**Task goal:** Switch "Volle maan" to "Nieuwe maan" in the lines of the records below, then write out all of those lines again with nothing else changed.

**Source material:**

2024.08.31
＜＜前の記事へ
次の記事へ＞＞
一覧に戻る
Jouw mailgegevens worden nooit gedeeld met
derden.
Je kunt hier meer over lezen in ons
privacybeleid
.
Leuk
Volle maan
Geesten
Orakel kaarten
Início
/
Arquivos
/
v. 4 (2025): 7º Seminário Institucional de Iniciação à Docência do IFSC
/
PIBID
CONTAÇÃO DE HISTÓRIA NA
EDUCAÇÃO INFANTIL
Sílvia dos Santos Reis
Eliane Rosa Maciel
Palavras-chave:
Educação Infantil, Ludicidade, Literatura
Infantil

**Solution:**
2024.08.31
＜＜前の記事へ
次の記事へ＞＞
一覧に戻る
Jouw mailgegevens worden nooit gedeeld met
derden.
Je kunt hier meer over lezen in ons
privacybeleid
.
Leuk
Nieuwe maan
Geesten
Orakel kaarten
Início
/
Arquivos
/
v. 4 (2025): 7º Seminário Institucional de Iniciação à Docência do IFSC
/
PIBID
CONTAÇÃO DE HISTÓRIA NA
EDUCAÇÃO INFANTIL
Sílvia dos Santos Reis
Eliane Rosa Maciel
Palavras-chave:
Educação Infantil, Ludicidade, Literatura
Infantil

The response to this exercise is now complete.